Su padre recibió aquella decisión con sorpresa. “Para mi papá fue tremendo cuando yo le dije que iba a ser modelo porque necesitaba ganarme unos mangos. No me voy a olvidar nunca de su cara. Me dijo: ‘¿Cómo? ¿Modelo cómo? ¿Dejás de ser bióloga para ser modelo? No entiendo’”, recordó.

Más adelante también contó cómo nació el apellido artístico con el que se hizo conocida. “Cuando iba a los castings me preguntaban ‘¿Cómo te llamás?’. Yo me llamo Andrea Mitchelstein Di Paola de Frigerio... Hasta que un día me dijeron: ‘¿Te podemos poner Frigerio que es más corto?’. Sí, poné lo que quieras”, relató.

Aunque durante muchos años fue identificada principalmente como modelo, Frigerio aseguró que nunca dudó de sus capacidades como actriz. Para ella, el gran punto de inflexión fue "El ciudadano ilustre" (2016), dirigida por Mariano Cohn y Gastón Duprat.

“Cuando me eligieron para eso internamente yo dije: ‘Bueno, hay dos que me vieron y que entienden que puedo’. Dije gracias, lo leo y veo. Pero yo sabía que estaba a la altura”, sostuvo.

Desde entonces comenzaron a llegar nuevos proyectos y el reconocimiento de la crítica.

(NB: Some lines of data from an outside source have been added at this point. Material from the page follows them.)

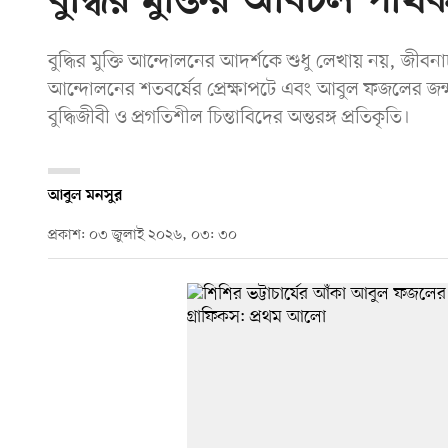
বুদ্ধির মুক্তির অবিচল পথি
বুদ্ধির মুক্তি আন্দোলনের আদর্শকে শুধু লেখায় নয়, জী
আন্দোলনের শতবর্ষের প্রেক্ষাপটে এবং আবুল ফজলের জন্মদ
বুদ্ধিজীবী ও প্রগতিশীল চিন্তাবিদের অন্তরঙ্গ প্রতিকৃতি।
আবুল মনসুর
প্রকাশ: ০৩ জুলাই ২০২৬, ০৩: ৩০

“A partir de ahí me empezó a ver todo el mundo... Ahí empezaron con ‘Ah, mirá esta mina’. Tiraron del hilo, me vieron, me descubrieron. Y cada vez que me llamaban estaba. Siempre estoy. No hay papel que no vaya a agarrar”, afirmó.

Lejos de lamentar la demora, considera que todo ocurrió en el momento indicado. “Nada en especial, era cuestión de esperar. Te ven o no te ven”, respondió al ser consultada sobre el reconocimiento tardío.

Y cerró con una reflexión sobre el valor del trabajo sostenido a lo largo del tiempo. “Te quiero decir algo sin que suene a soberbia... yo creo que el talento, tarde o temprano, ocupa su lugar natural. Nunca estuve en ningún lado por acomodo, ni por hacerme amiga de uno o de otro. Siempre es por las mías y es mi bandera. Desde chica soy así”.